<<<<

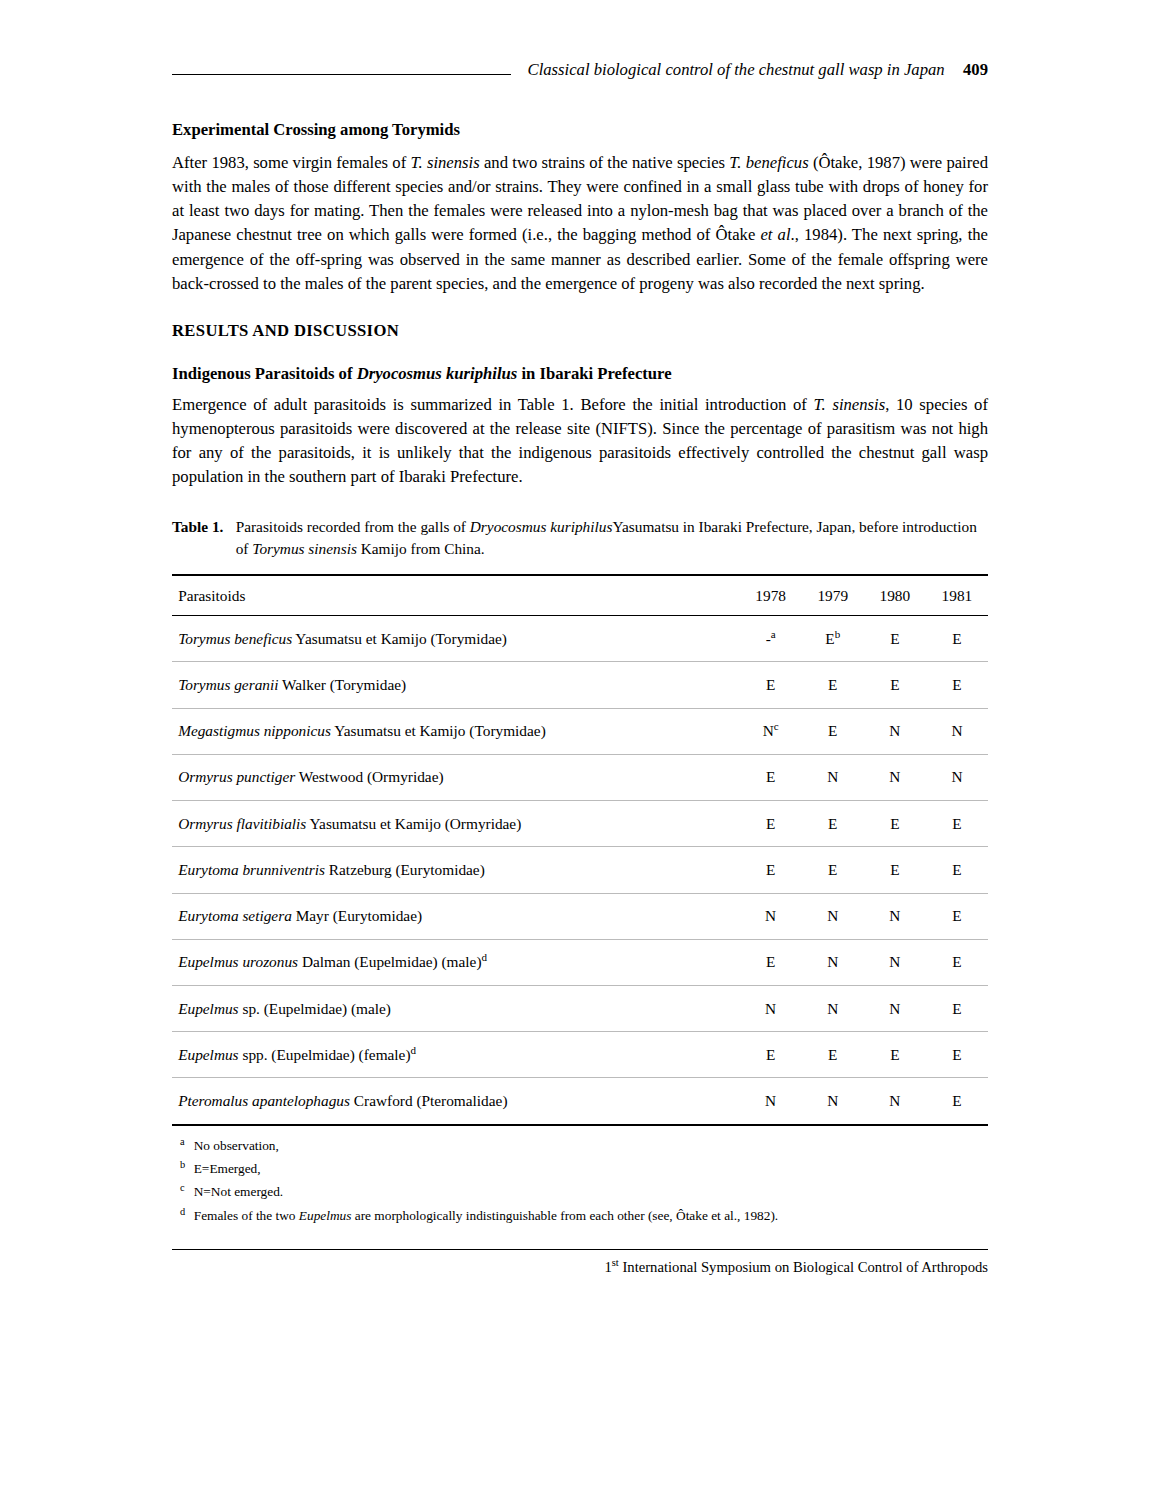Classical biological control of the chestnut gall wasp in Japan 409
Experimental Crossing among Torymids
After 1983, some virgin females of T. sinensis and two strains of the native species T. beneficus (Ôtake, 1987) were paired with the males of those different species and/or strains. They were confined in a small glass tube with drops of honey for at least two days for mating. Then the females were released into a nylon-mesh bag that was placed over a branch of the Japanese chestnut tree on which galls were formed (i.e., the bagging method of Ôtake et al., 1984). The next spring, the emergence of the off-spring was observed in the same manner as described earlier. Some of the female offspring were back-crossed to the males of the parent species, and the emergence of progeny was also recorded the next spring.
Results and Discussion
Indigenous Parasitoids of Dryocosmus kuriphilus in Ibaraki Prefecture
Emergence of adult parasitoids is summarized in Table 1. Before the initial introduction of T. sinensis, 10 species of hymenopterous parasitoids were discovered at the release site (NIFTS). Since the percentage of parasitism was not high for any of the parasitoids, it is unlikely that the indigenous parasitoids effectively controlled the chestnut gall wasp population in the southern part of Ibaraki Prefecture.
Table 1. Parasitoids recorded from the galls of Dryocosmus kuriphilus Yasumatsu in Ibaraki Prefecture, Japan, before introduction of Torymus sinensis Kamijo from China.
| Parasitoids | 1978 | 1979 | 1980 | 1981 |
| --- | --- | --- | --- | --- |
| Torymus beneficus Yasumatsu et Kamijo (Torymidae) | - a | E b | E | E |
| Torymus geranii Walker (Torymidae) | E | E | E | E |
| Megastigmus nipponicus Yasumatsu et Kamijo (Torymidae) | N c | E | N | N |
| Ormyrus punctiger Westwood (Ormyridae) | E | N | N | N |
| Ormyrus flavitibialis Yasumatsu et Kamijo (Ormyridae) | E | E | E | E |
| Eurytoma brunniventris Ratzeburg (Eurytomidae) | E | E | E | E |
| Eurytoma setigera Mayr (Eurytomidae) | N | N | N | E |
| Eupelmus urozonus Dalman (Eupelmidae) (male) d | E | N | N | E |
| Eupelmus sp. (Eupelmidae) (male) | N | N | N | E |
| Eupelmus spp. (Eupelmidae) (female) d | E | E | E | E |
| Pteromalus apantelophagus Crawford (Pteromalidae) | N | N | N | E |
a No observation,
b E=Emerged,
c N=Not emerged.
d Females of the two Eupelmus are morphologically indistinguishable from each other (see, Ôtake et al., 1982).
1st International Symposium on Biological Control of Arthropods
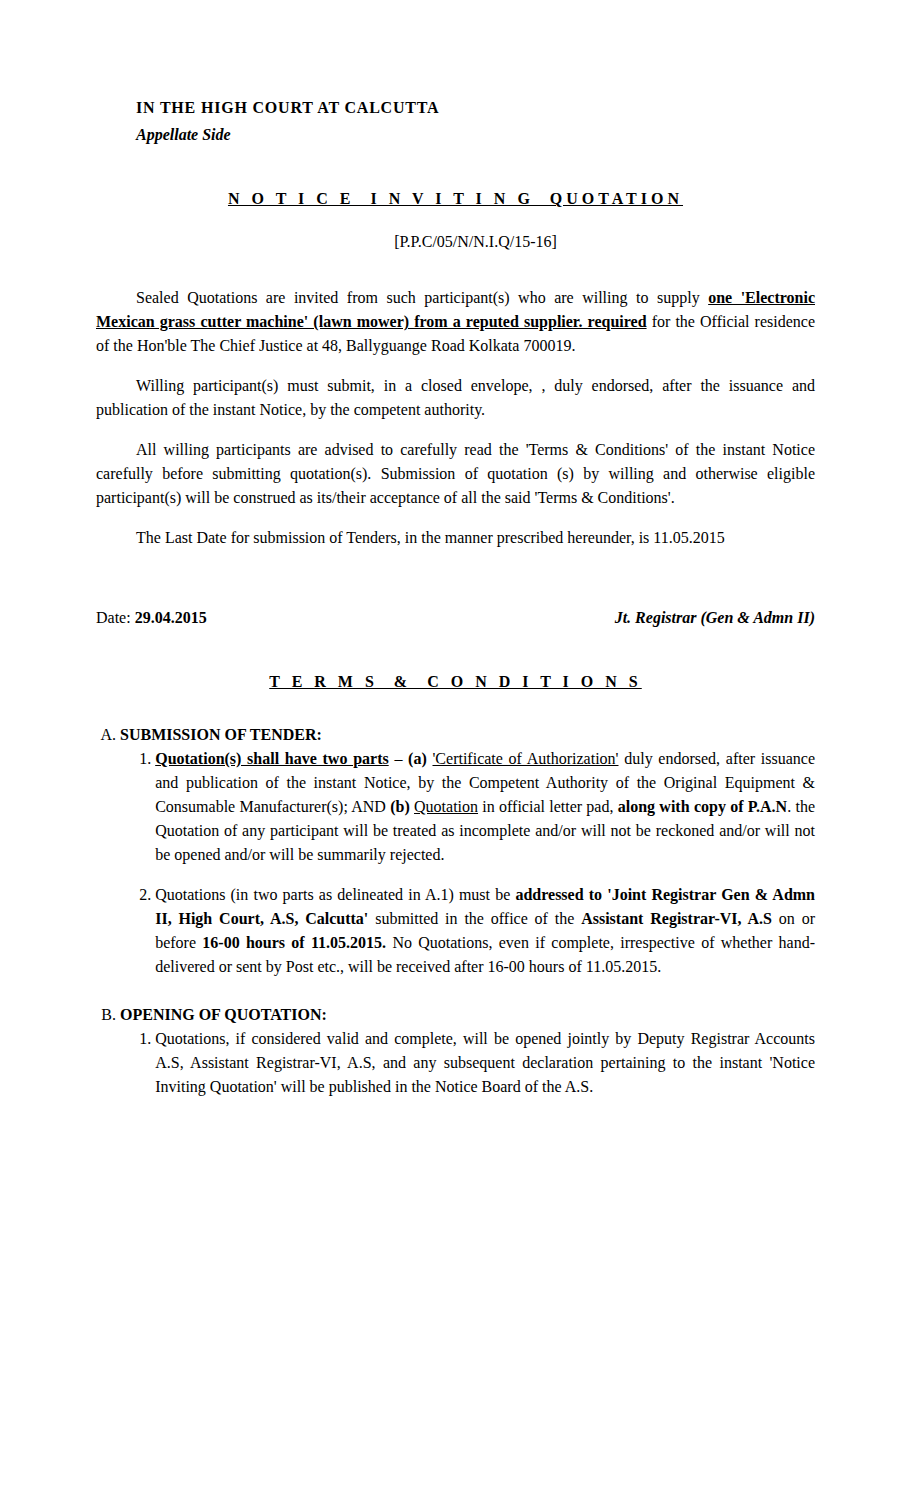IN THE HIGH COURT AT CALCUTTA
Appellate Side
N O T I C E I N V I T I N G QUOTATION
[P.P.C/05/N/N.I.Q/15-16]
Sealed Quotations are invited from such participant(s) who are willing to supply one 'Electronic Mexican grass cutter machine' (lawn mower) from a reputed supplier. required for the Official residence of the Hon'ble The Chief Justice at 48, Ballyguange Road Kolkata 700019.
Willing participant(s) must submit, in a closed envelope, , duly endorsed, after the issuance and publication of the instant Notice, by the competent authority.
All willing participants are advised to carefully read the 'Terms & Conditions' of the instant Notice carefully before submitting quotation(s). Submission of quotation (s) by willing and otherwise eligible participant(s) will be construed as its/their acceptance of all the said 'Terms & Conditions'.
The Last Date for submission of Tenders, in the manner prescribed hereunder, is 11.05.2015
Date: 29.04.2015
Jt. Registrar (Gen & Admn II)
T E R M S & C O N D I T I O N S
SUBMISSION OF TENDER:
Quotation(s) shall have two parts – (a) 'Certificate of Authorization' duly endorsed, after issuance and publication of the instant Notice, by the Competent Authority of the Original Equipment & Consumable Manufacturer(s); AND (b) Quotation in official letter pad, along with copy of P.A.N. the Quotation of any participant will be treated as incomplete and/or will not be reckoned and/or will not be opened and/or will be summarily rejected.
Quotations (in two parts as delineated in A.1) must be addressed to 'Joint Registrar Gen & Admn II, High Court, A.S, Calcutta' submitted in the office of the Assistant Registrar-VI, A.S on or before 16-00 hours of 11.05.2015. No Quotations, even if complete, irrespective of whether hand-delivered or sent by Post etc., will be received after 16-00 hours of 11.05.2015.
OPENING OF QUOTATION:
Quotations, if considered valid and complete, will be opened jointly by Deputy Registrar Accounts A.S, Assistant Registrar-VI, A.S, and any subsequent declaration pertaining to the instant 'Notice Inviting Quotation' will be published in the Notice Board of the A.S.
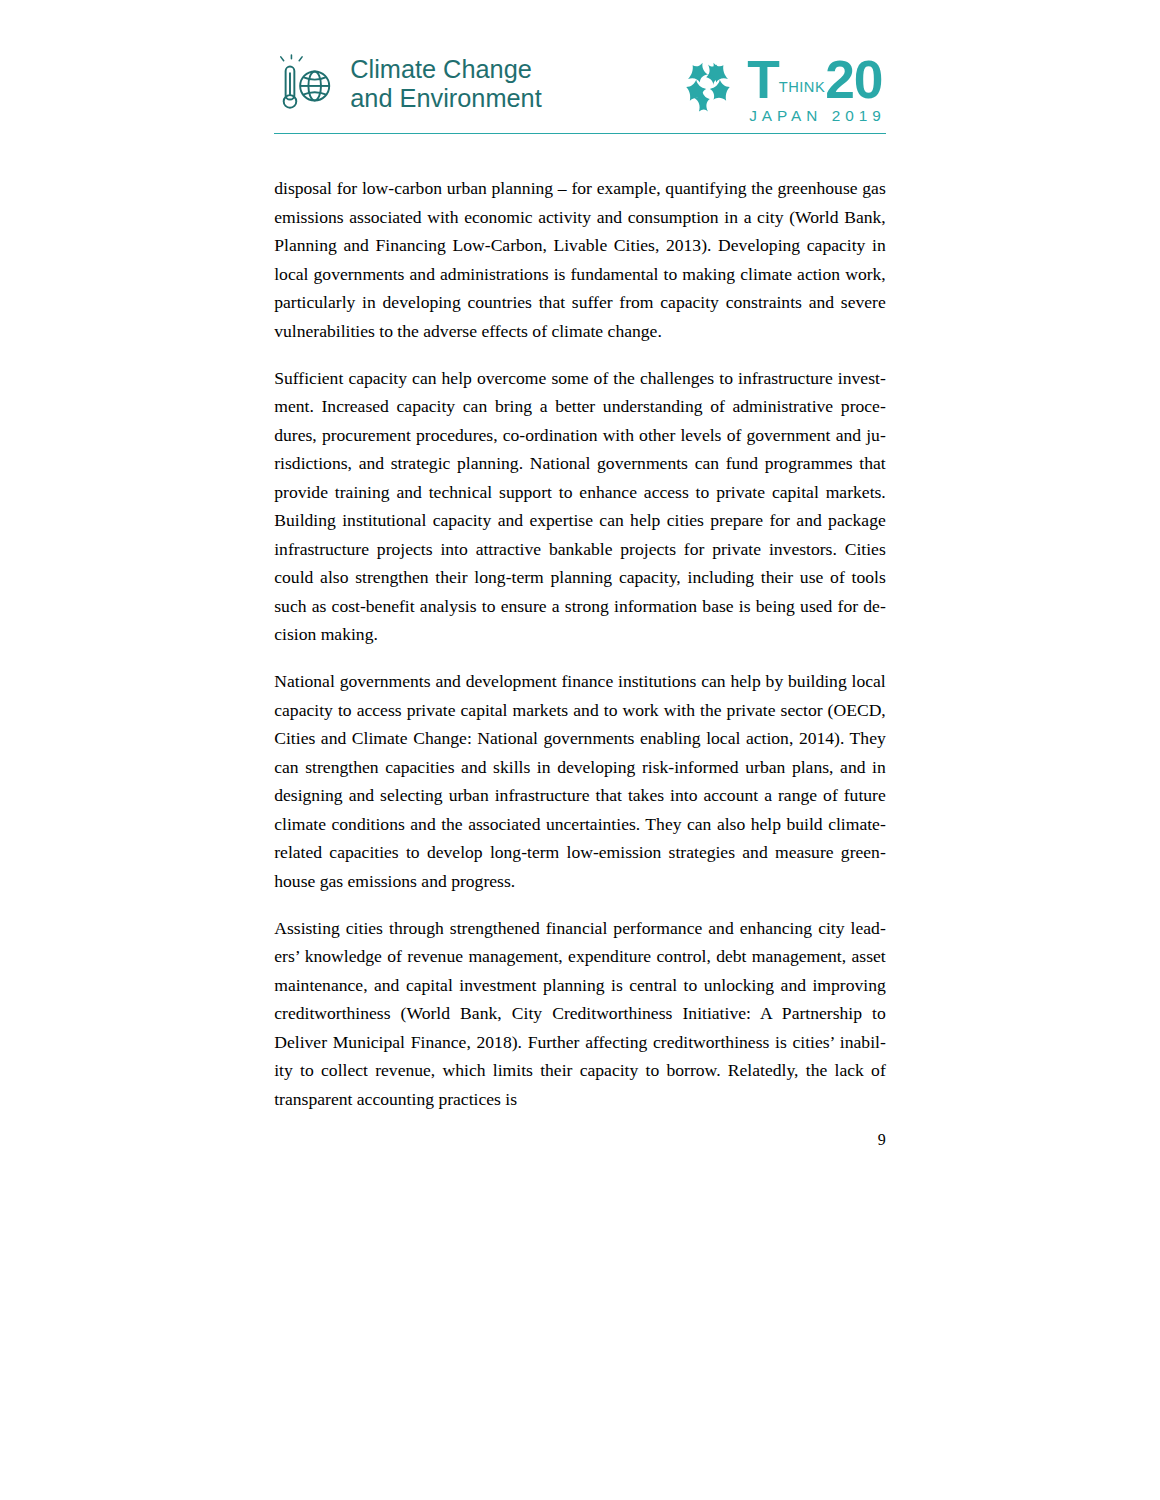Climate Change
and Environment
TTHINK 20 JAPAN 2019
disposal for low-carbon urban planning – for example, quantifying the greenhouse gas emissions associated with economic activity and consumption in a city (World Bank, Planning and Financing Low-Carbon, Livable Cities, 2013). Developing capacity in local governments and administrations is fundamental to making climate action work, particularly in developing countries that suffer from capacity constraints and severe vulnerabilities to the adverse effects of climate change.
Sufficient capacity can help overcome some of the challenges to infrastructure investment. Increased capacity can bring a better understanding of administrative procedures, procurement procedures, co-ordination with other levels of government and jurisdictions, and strategic planning. National governments can fund programmes that provide training and technical support to enhance access to private capital markets. Building institutional capacity and expertise can help cities prepare for and package infrastructure projects into attractive bankable projects for private investors. Cities could also strengthen their long-term planning capacity, including their use of tools such as cost-benefit analysis to ensure a strong information base is being used for decision making.
National governments and development finance institutions can help by building local capacity to access private capital markets and to work with the private sector (OECD, Cities and Climate Change: National governments enabling local action, 2014). They can strengthen capacities and skills in developing risk-informed urban plans, and in designing and selecting urban infrastructure that takes into account a range of future climate conditions and the associated uncertainties. They can also help build climate-related capacities to develop long-term low-emission strategies and measure greenhouse gas emissions and progress.
Assisting cities through strengthened financial performance and enhancing city leaders’ knowledge of revenue management, expenditure control, debt management, asset maintenance, and capital investment planning is central to unlocking and improving creditworthiness (World Bank, City Creditworthiness Initiative: A Partnership to Deliver Municipal Finance, 2018). Further affecting creditworthiness is cities’ inability to collect revenue, which limits their capacity to borrow. Relatedly, the lack of transparent accounting practices is
9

>>>>

#### WORK TO COMPLETE
Output the data verbatim, images excluded.

#### RESPONSE BELOW
Classical biological control of the chestnut gall wasp in Japan 409
Experimental Crossing among Torymids
After 1983, some virgin females of T. sinensis and two strains of the native species T. beneficus (Ôtake, 1987) were paired with the males of those different species and/or strains. They were confined in a small glass tube with drops of honey for at least two days for mating. Then the females were released into a nylon-mesh bag that was placed over a branch of the Japanese chestnut tree on which galls were formed (i.e., the bagging method of Ôtake et al., 1984). The next spring, the emergence of the off-spring was observed in the same manner as described earlier. Some of the female offspring were back-crossed to the males of the parent species, and the emergence of progeny was also recorded the next spring.
Results and Discussion
Indigenous Parasitoids of Dryocosmus kuriphilus in Ibaraki Prefecture
Emergence of adult parasitoids is summarized in Table 1. Before the initial introduction of T. sinensis, 10 species of hymenopterous parasitoids were discovered at the release site (NIFTS). Since the percentage of parasitism was not high for any of the parasitoids, it is unlikely that the indigenous parasitoids effectively controlled the chestnut gall wasp population in the southern part of Ibaraki Prefecture.
Table 1. Parasitoids recorded from the galls of Dryocosmus kuriphilus Yasumatsu in Ibaraki Prefecture, Japan, before introduction of Torymus sinensis Kamijo from China.
| Parasitoids | 1978 | 1979 | 1980 | 1981 |
| --- | --- | --- | --- | --- |
| Torymus beneficus Yasumatsu et Kamijo (Torymidae) | - a | E b | E | E |
| Torymus geranii Walker (Torymidae) | E | E | E | E |
| Megastigmus nipponicus Yasumatsu et Kamijo (Torymidae) | N c | E | N | N |
| Ormyrus punctiger Westwood (Ormyridae) | E | N | N | N |
| Ormyrus flavitibialis Yasumatsu et Kamijo (Ormyridae) | E | E | E | E |
| Eurytoma brunniventris Ratzeburg (Eurytomidae) | E | E | E | E |
| Eurytoma setigera Mayr (Eurytomidae) | N | N | N | E |
| Eupelmus urozonus Dalman (Eupelmidae) (male) d | E | N | N | E |
| Eupelmus sp. (Eupelmidae) (male) | N | N | N | E |
| Eupelmus spp. (Eupelmidae) (female) d | E | E | E | E |
| Pteromalus apantelophagus Crawford (Pteromalidae) | N | N | N | E |
a No observation,
b E=Emerged,
c N=Not emerged.
d Females of the two Eupelmus are morphologically indistinguishable from each other (see, Ôtake et al., 1982).
1st International Symposium on Biological Control of Arthropods
IN THE HIGH COURT AT CALCUTTA
Appellate Side
N O T I C E I N V I T I N G QUOTATION
[P.P.C/05/N/N.I.Q/15-16]
Sealed Quotations are invited from such participant(s) who are willing to supply one 'Electronic Mexican grass cutter machine' (lawn mower) from a reputed supplier. required for the Official residence of the Hon'ble The Chief Justice at 48, Ballyguange Road Kolkata 700019.
Willing participant(s) must submit, in a closed envelope, , duly endorsed, after the issuance and publication of the instant Notice, by the competent authority.
All willing participants are advised to carefully read the 'Terms & Conditions' of the instant Notice carefully before submitting quotation(s). Submission of quotation (s) by willing and otherwise eligible participant(s) will be construed as its/their acceptance of all the said 'Terms & Conditions'.
The Last Date for submission of Tenders, in the manner prescribed hereunder, is 11.05.2015
Date: 29.04.2015
Jt. Registrar (Gen & Admn II)
T E R M S & C O N D I T I O N S
SUBMISSION OF TENDER:
Quotation(s) shall have two parts – (a) 'Certificate of Authorization' duly endorsed, after issuance and publication of the instant Notice, by the Competent Authority of the Original Equipment & Consumable Manufacturer(s); AND (b) Quotation in official letter pad, along with copy of P.A.N. the Quotation of any participant will be treated as incomplete and/or will not be reckoned and/or will not be opened and/or will be summarily rejected.
Quotations (in two parts as delineated in A.1) must be addressed to 'Joint Registrar Gen & Admn II, High Court, A.S, Calcutta' submitted in the office of the Assistant Registrar-VI, A.S on or before 16-00 hours of 11.05.2015. No Quotations, even if complete, irrespective of whether hand-delivered or sent by Post etc., will be received after 16-00 hours of 11.05.2015.
OPENING OF QUOTATION:
Quotations, if considered valid and complete, will be opened jointly by Deputy Registrar Accounts A.S, Assistant Registrar-VI, A.S, and any subsequent declaration pertaining to the instant 'Notice Inviting Quotation' will be published in the Notice Board of the A.S.
Climate Change
and Environment
TTHINK 20 JAPAN 2019
disposal for low-carbon urban planning – for example, quantifying the greenhouse gas emissions associated with economic activity and consumption in a city (World Bank, Planning and Financing Low-Carbon, Livable Cities, 2013). Developing capacity in local governments and administrations is fundamental to making climate action work, particularly in developing countries that suffer from capacity constraints and severe vulnerabilities to the adverse effects of climate change.
Sufficient capacity can help overcome some of the challenges to infrastructure investment. Increased capacity can bring a better understanding of administrative procedures, procurement procedures, co-ordination with other levels of government and jurisdictions, and strategic planning. National governments can fund programmes that provide training and technical support to enhance access to private capital markets. Building institutional capacity and expertise can help cities prepare for and package infrastructure projects into attractive bankable projects for private investors. Cities could also strengthen their long-term planning capacity, including their use of tools such as cost-benefit analysis to ensure a strong information base is being used for decision making.
National governments and development finance institutions can help by building local capacity to access private capital markets and to work with the private sector (OECD, Cities and Climate Change: National governments enabling local action, 2014). They can strengthen capacities and skills in developing risk-informed urban plans, and in designing and selecting urban infrastructure that takes into account a range of future climate conditions and the associated uncertainties. They can also help build climate-related capacities to develop long-term low-emission strategies and measure greenhouse gas emissions and progress.
Assisting cities through strengthened financial performance and enhancing city leaders’ knowledge of revenue management, expenditure control, debt management, asset maintenance, and capital investment planning is central to unlocking and improving creditworthiness (World Bank, City Creditworthiness Initiative: A Partnership to Deliver Municipal Finance, 2018). Further affecting creditworthiness is cities’ inability to collect revenue, which limits their capacity to borrow. Relatedly, the lack of transparent accounting practices is
9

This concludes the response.